Candy Chapman and Gary Bell tulgey at earthlink.net
Sun Oct 28 05:14:37 EDT 2007


From: "GARY RITZMAN:

Now we have visual proof that everything Marin Faure has been saying about the
horrors of boating here in the Pacific Northwest. The following includes some
shots of a ferry ride across Puget Sound on Washington State Ferries!




Yeah, but the Washington State Ferries like the MV Kittitas shown there 
operate in the relatively protected waters of the Sound.  How's about 
the Alaska State and the BC Ferries, or the good old Black Ball ferries 
out of Port Angeles,  which operate in much more 'interesting' waters?  
Actually the ferry photos you have there are show the early testing 
stages of a brand new commuter service, available to the first three 
cars in each row.  Not shown in the photos are the spot-free rinse nor 
the hot wax cycle.  I can't figure out how they got the whole boat to 
jump around like that for the agitation cycle. 

And don't forget some even bigger risks hereabouts.  From my mooring NW 
of Portland Mt. St. Helens dominates my view, at a little under forty 
miles distant (and upwind much of the year) -- but I can easilly see 
three more active volcanoes from the marina (between rain squals of 
course).  Due to an intervening hill I can't quite see Mt.

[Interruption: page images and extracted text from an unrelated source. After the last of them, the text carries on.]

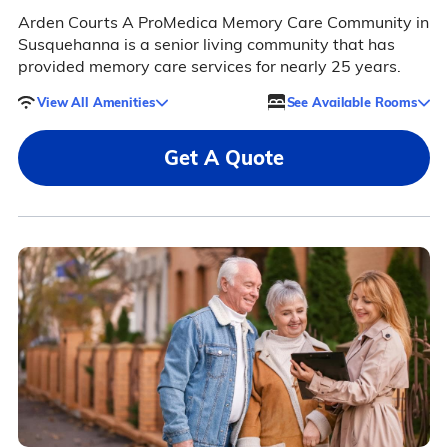
Arden Courts A ProMedica Memory Care Community in
Susquehanna is a senior living community that has
provided memory care services for nearly 25 years.
View All Amenities
See Available Rooms
Get A Quote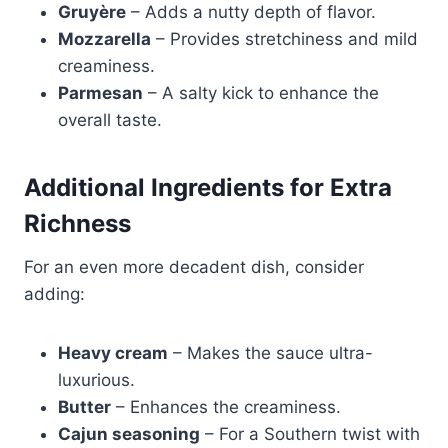
Gruyère
– Adds a nutty depth of flavor.
Mozzarella
– Provides stretchiness and mild
creaminess.
Parmesan
– A salty kick to enhance the
overall taste.
Additional Ingredients for Extra
Richness
For an even more decadent dish, consider
adding:
Heavy cream
– Makes the sauce ultra-
luxurious.
Butter
– Enhances the creaminess.
Cajun seasoning
– For a Southern twist with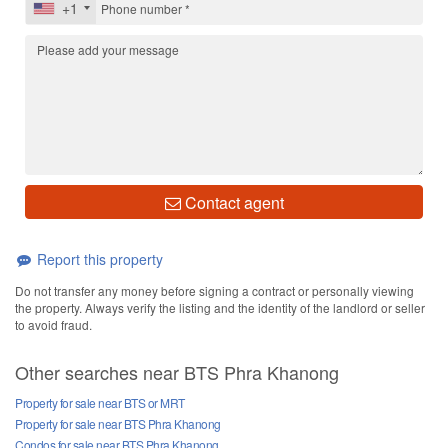
+1
Contact agent
Report this property
Do not transfer any money before signing a contract or personally viewing
the property. Always verify the listing and the identity of the landlord or seller
to avoid fraud.
Other searches near BTS Phra Khanong
Property for sale near BTS or MRT
Property for sale near BTS Phra Khanong
Condos for sale near BTS Phra Khanong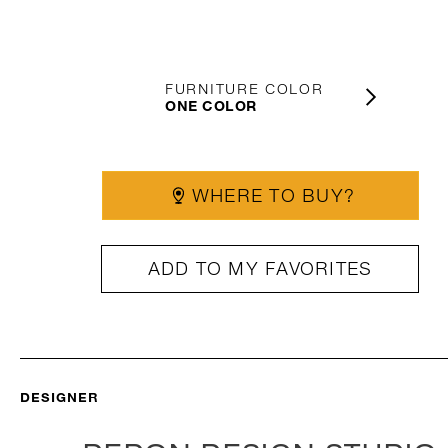
FURNITURE COLOR
ONE COLOR
WHERE TO BUY?
ADD TO MY FAVORITES
DESIGNER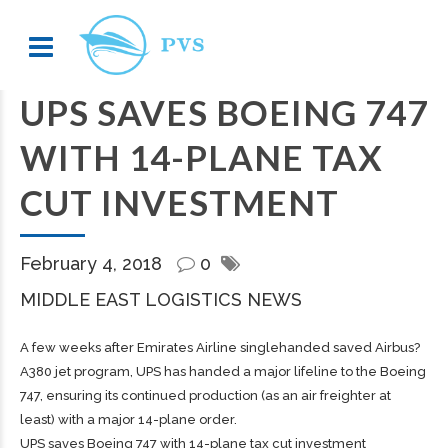
UPS SAVES BOEING 747
WITH 14-PLANE TAX
CUT INVESTMENT
February 4, 2018
0
MIDDLE EAST LOGISTICS NEWS
A few weeks after Emirates Airline singlehanded saved Airbus?
A380 jet program, UPS has handed a major lifeline to the Boeing
747, ensuring its continued production (as an air freighter at
least) with a major 14-plane order.
UPS saves Boeing 747 with 14-plane tax cut investment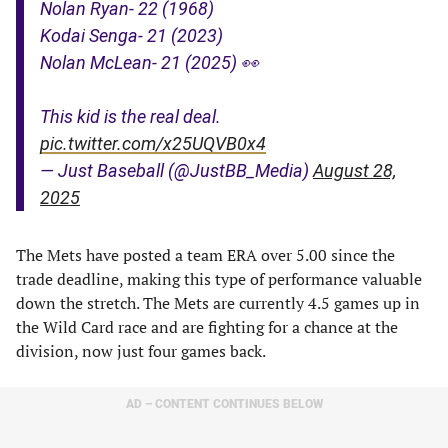
Nolan Ryan- 22 (1968)
Kodai Senga- 21 (2023)
Nolan McLean- 21 (2025) 👀
This kid is the real deal.
pic.twitter.com/x25UQVB0x4
— Just Baseball (@JustBB_Media)
August 28,
2025
The Mets have posted a team ERA over 5.00 since the
trade deadline, making this type of performance valuable
down the stretch. The Mets are currently 4.5 games up in
the Wild Card race and are fighting for a chance at the
division, now just four games back.
AD – CONTENT CONTINUES BELOW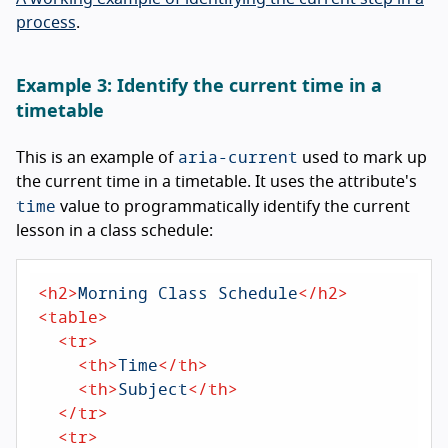
process
.
Example 3: Identify the current time in a
timetable
aria-current
This is an example of
used to mark up
the current time in a timetable. It uses the attribute's
time
value to programmatically identify the current
lesson in a class schedule:
<
h2
>
Morning Class Schedule
</
h2
>
<
table
>
<
tr
>
<
th
>
Time
</
th
>
<
th
>
Subject
</
th
>
</
tr
>
<
tr
>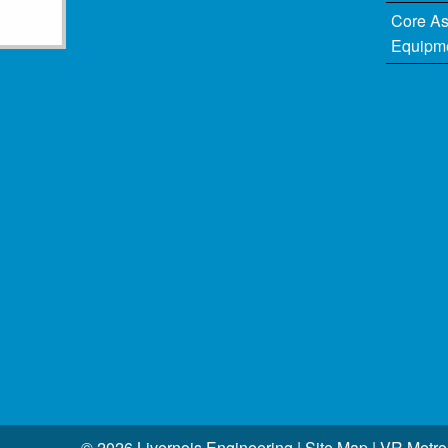
Core A
Equipm
© 2026 Livernois Engineering |
Site Map
|
VR Metro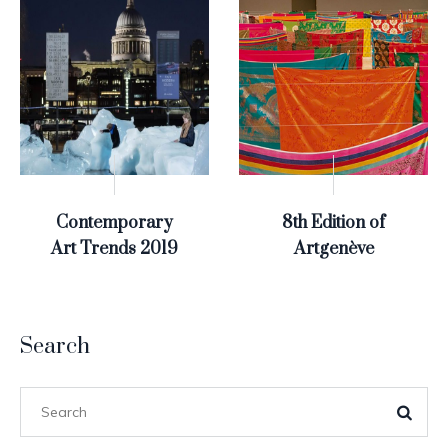
Contemporary
8th Edition of
Art Trends 2019
Artgenève
Search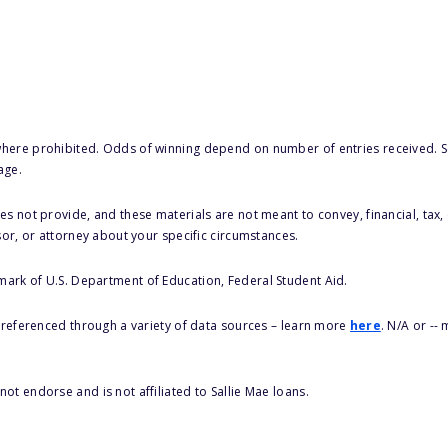
here prohibited. Odds of winning depend on number of entries received. Se
age.
s not provide, and these materials are not meant to convey, financial, tax, 
sor, or attorney about your specific circumstances.
 mark of U.S. Department of Education, Federal Student Aid.
s referenced through a variety of data sources – learn more
here
. N/A or --
ot endorse and is not affiliated to Sallie Mae loans.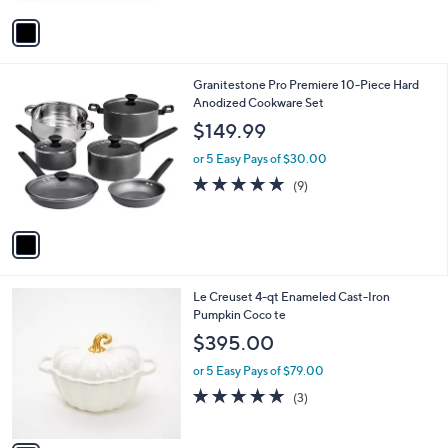
A
5
v
Stars
a
i
l
1
Granitestone Pro Premiere 10-Piece Hard
a
C
Anodized Cookware Set
b
o
l
$149.99
l
e
o
or 5 Easy Pays of $30.00
r
5.0
9
(9)
s
of
Reviews
A
5
v
Stars
a
i
l
1
Le Creuset 4-qt Enameled Cast-Iron
a
C
Pumpkin Coco te
b
o
l
$395.00
l
e
o
or 5 Easy Pays of $79.00
r
4.7
3
(3)
s
of
Reviews
A
5
v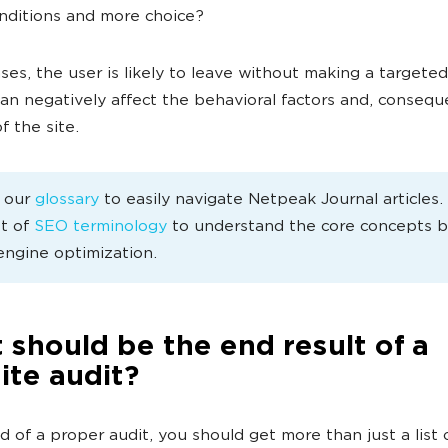
nditions and more choice?
ases, the user is likely to leave without making a targeted
can negatively affect the behavioral factors and, consequ
f the site.
e our
glossary
to easily navigate Netpeak Journal articles
st of
SEO terminology
to understand the core concepts 
engine optimization.
should be the end result of a
ite audit?
d of a proper audit, you should get more than just a list 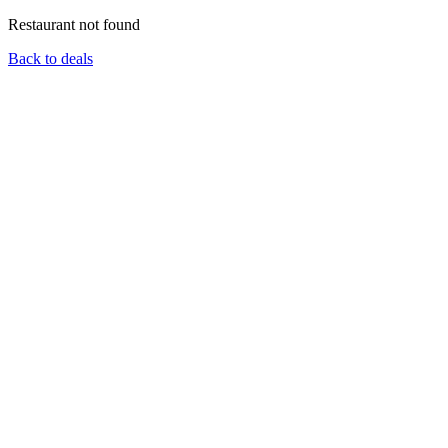
Restaurant not found
Back to deals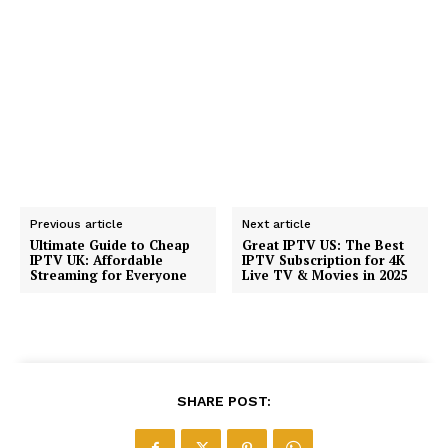
Previous article
Next article
Ultimate Guide to Cheap
Great IPTV US: The Best
IPTV UK: Affordable
IPTV Subscription for 4K
Streaming for Everyone
Live TV & Movies in 2025
SHARE POST: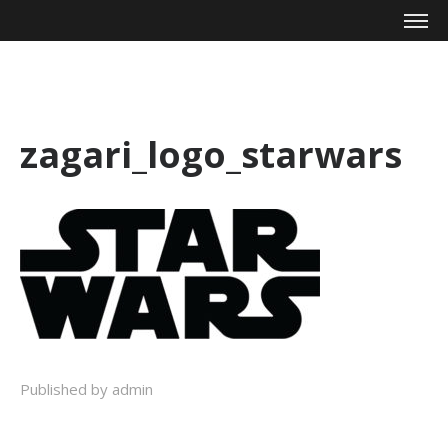
Mike Zagari
zagari_logo_starwars
Published by admin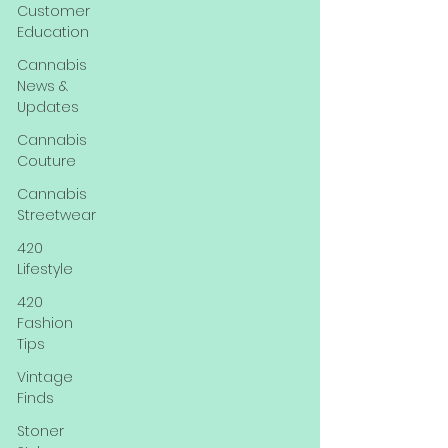
Customer
Education
Cannabis
News &
Updates
Cannabis
Couture
Cannabis
Streetwear
420
Lifestyle
420
Fashion
Tips
Vintage
Finds
Stoner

Tabor, at 
about ten miles, which is distinguished as the only active volcanoe 
actually inside the city limits of a city.

On a considerably more serious note, the Admiral and I caught a 
fascinating tsunami presentation by the Oregon State University College 
of Engineering's Wave Research Facility, the largest wave laboratory in 
the nation, and when they finish the upgrade on their wavemaker, it will 
be the largest and best in the world.   The pool is much the size of a 
football field and for this discussion they had a model of a popular 
beach resort town Seaside Oregon set up.  The scientific presentations 
touched on tsunami generation, propagation, interactions with the coast, 
and of course how they interact with towns and cities, with special 
attention given to warning systems and survival models.  Ya see, we have 
the Pacific Subduction Zone a couple of hundred miles offshore where the 
North American continental tectonic plate is continuously sliding up 
over and submerging (subducting) the edge of the Pacific Plate, driving 
North Pacific Plate material down to where it melts and feeds our active 
volcanoes.  The really interesting bit is that the specific portion of 
that subduction zone off the Oregon coast has a long history of 
producing monster earthquakes (Richter 9.0) about every three hundred 
years (we have good to excellent scientific and even historical records 
of the last six of them).  The last one was in the year 1700, and the 
tsunami from it did massive damage as far away as Japan.  After the 
power point shows and the lectures they fired up the wave tank.  First, 
they showed the wave from a Richter 9.0 event.  This wave would only be 
60 centimeters high in the open ocean, but watching it pile up on the 
foreshore and crest on the model town was amazing.  Solid water over all 
the single story buildings.  Then, they said, what if there was a ten 
kilometer meteorite strike?  That would produce (among numerouls other 
killer effects) a ten meter open water tsunami wave.  THAT was 
unbelievable!  When it broke on our Seaside model there was maybe a 
third of the solid water wave over the top of our seven story beachfront 
condo! 

So, anybody figurin' on a nice peaceful retirement out here should 
probably reconsider.  It sure would take some of the pleasure out of 
your day to always be dragging around with you a fireman's long coat and 
Scott airpack, as well as a Class I pfd with a safety tether and a good 
anchor.  And of course that would apply all year 'round, since there 
isn't a season for such things. like y'all have for them hurricanes.  
BTW, the National Weather Guessers Service reported a tornado touched 
down near Hubbard Oregon last week, and took out "three green houses".  
Thank God I don't have a green house!